Provided passage

▼

Now, we’re not suggesting here that a point type consisting of all rational numbers might, or even could, actually be supported. However, you might find it helpful to interpret what follows in terms of a hypothetical “rational numbers” point type (containing, therefore, an infinite number of point values), and hypothetical intervals defined over that hypothetical point type. End of aside.

Before we go any further, we should make it clear that we’re certainly not alone in assuming the existence of a successor function—essentially all of the temporal database literature does the same thing. Nor have we seen a concrete language proposal based on the idea that such an assumption be dropped. We therefore confine ourselves in the remainder of this appendix to what we hope are a few pertinent remarks.

■ With regard to points: As already indicated, the comparison operators (“=”, “>”, etc.) all still work, of course, but NEXT_T (p) and PRIOR_T (p) make no sense. By contrast, FIRST_T ( ) and LAST_T ( ) do make sense—in temporal terms, they return “the beginning of time” and “the end of time,” respectively.

▲

Brief 1
Tally the lines of the records that contain the word "power", and give only that number.
The passage and the records come from separate sources.

Available data
▼

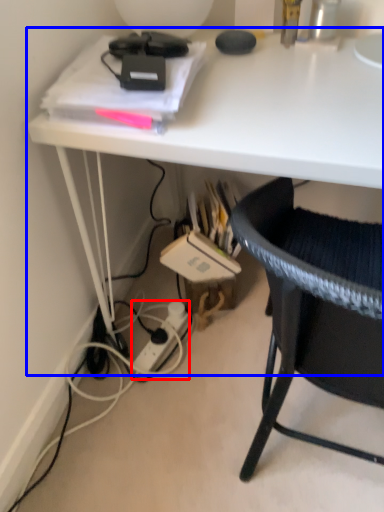
Question: Which object appears closest to the camera in this image, power outlet (highlighted by a red box) or desk (highlighted by a blue box)?

Choices:
 (A) power outlet
 (B) desk

Answer: (B)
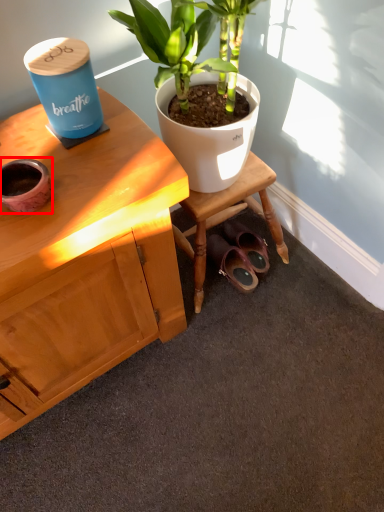
Question: From the image's perspective, what is the correct spatial positioning of flowerpot (annotated by the red box) in reference to footwear?

Choices:
 (A) below
 (B) above

Answer: (B)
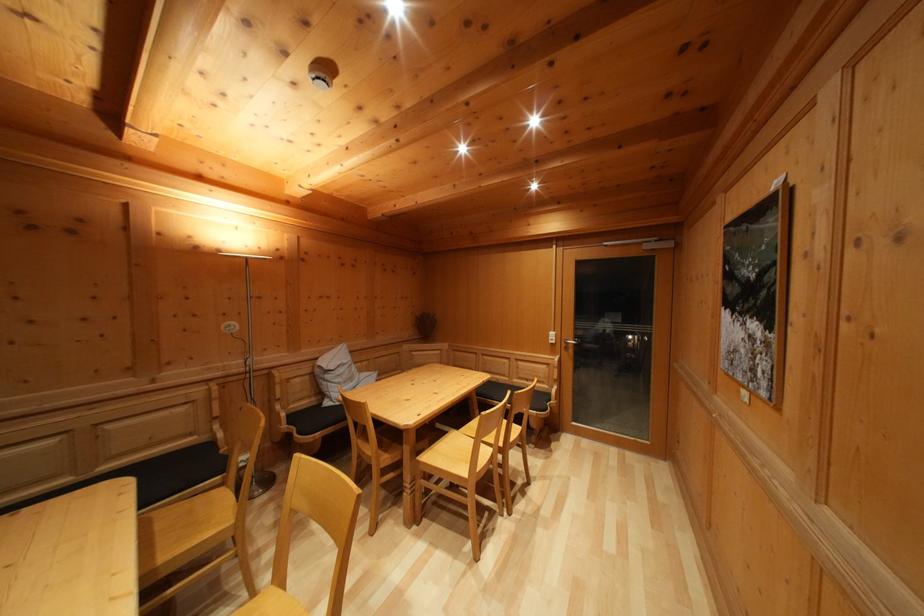
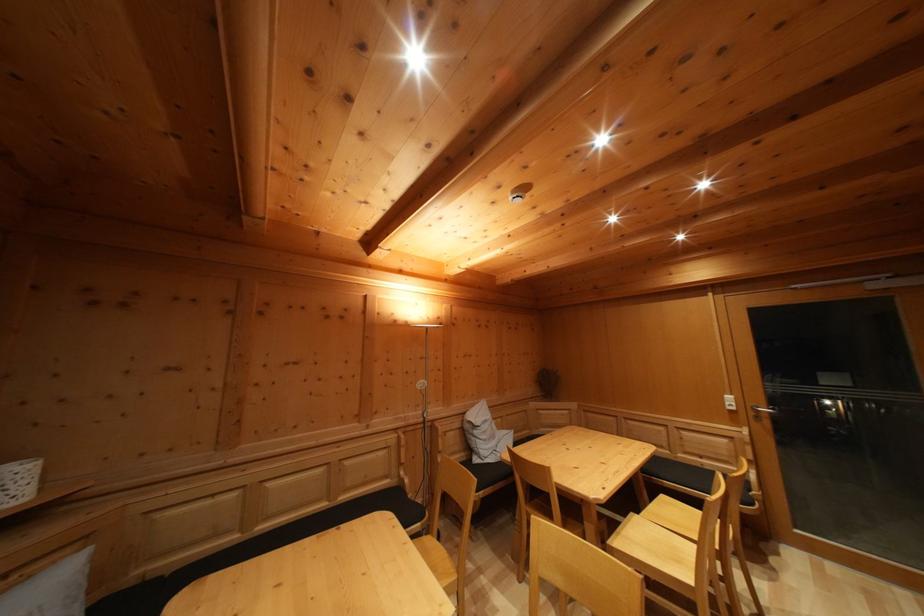
Question: How did the camera likely rotate?

Choices:
 (A) Left
 (B) Right
 (C) Up
 (D) Down

Answer: (A)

▲

Brief 2
According to the passage, what do FIRST_T ( ) and LAST_T ( ) return in temporal terms?

Answer space 1
2

Answer space 2
They return "the beginning of time" and "the end of time," respectively.